● **Assignment a**: Restate the article on the Burundian singer Kidum being barred from performing in Rwanda word for word.

Kidum is one of Burundi’s biggest music stars and has performed in Rwanda for the past 16 years.

But a police official phoned the musician’s manager to warn that he would only be allowed to make private visits to Rwanda.

“[My manager was told] Kidum is not supposed to perform, tell him to leave. If he comes for private visits fine, but no performances,” the musician told BBC’s Focus on Africa radio programme.

The mayor of Rwanda’s capital said that in this instance permission had not been sought from the authorities for him to perform at the festival in Kigali.

Kidum was a leading peace activist during Burundi’s civil war between 1993 and 2003 and used his songs to call for reconciliation.

The 44-year-old musician said he had never had problems with Rwandan authorities until recently when three of his shows were cancelled at the last minute – including one in December 2018.

That month Burundi had banned Meddy, a musician who is half-Burundian, half-Rwandan, from performing in the main city of Bujumbura.

Kidum said he was unsure if the diplomatic tensions between Burundi and Rwanda had influenced his ban.

● **Assignment b**: Quote all the entries below line for line, omitting the pictures.

● **Data supplied**:
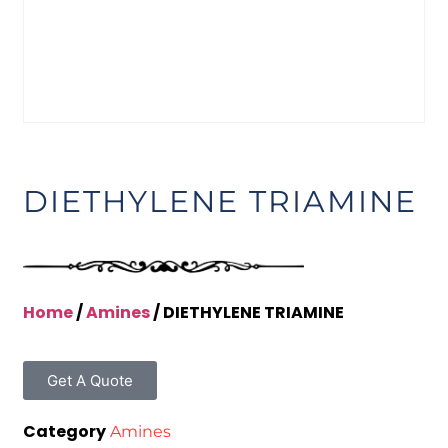
DIETHYLENE TRIAMINE
Home
/
Amines
/ DIETHYLENE TRIAMINE
Get A Quote
Category
Amines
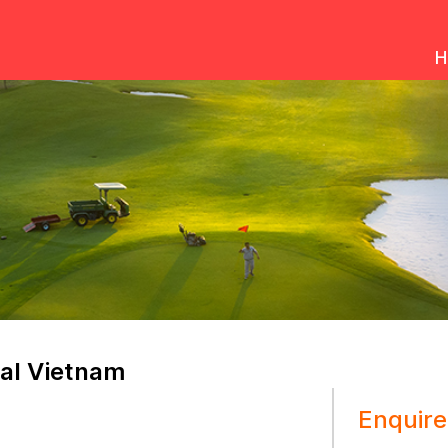
H
al Vietnam
Enquire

● **Task output a**:
Kidum is one of Burundi’s biggest music stars and has performed in Rwanda for the past 16 years.

But a police official phoned the musician’s manager to warn that he would only be allowed to make private visits to Rwanda.

“[My manager was told] Kidum is not supposed to perform, tell him to leave. If he comes for private visits fine, but no performances,” the musician told BBC’s Focus on Africa radio programme.

The mayor of Rwanda’s capital said that in this instance permission had not been sought from the authorities for him to perform at the festival in Kigali.

Kidum was a leading peace activist during Burundi’s civil war between 1993 and 2003 and used his songs to call for reconciliation.

The 44-year-old musician said he had never had problems with Rwandan authorities until recently when three of his shows were cancelled at the last minute – including one in December 2018.

That month Burundi had banned Meddy, a musician who is half-Burundian, half-Rwandan, from performing in the main city of Bujumbura.

Kidum said he was unsure if the diplomatic tensions between Burundi and Rwanda had influenced his ban.

● **Task output b**:
DIETHYLENE TRIAMINE
Home
/
Amines
/ DIETHYLENE TRIAMINE
Get A Quote
Category
Amines
H
al Vietnam
Enquire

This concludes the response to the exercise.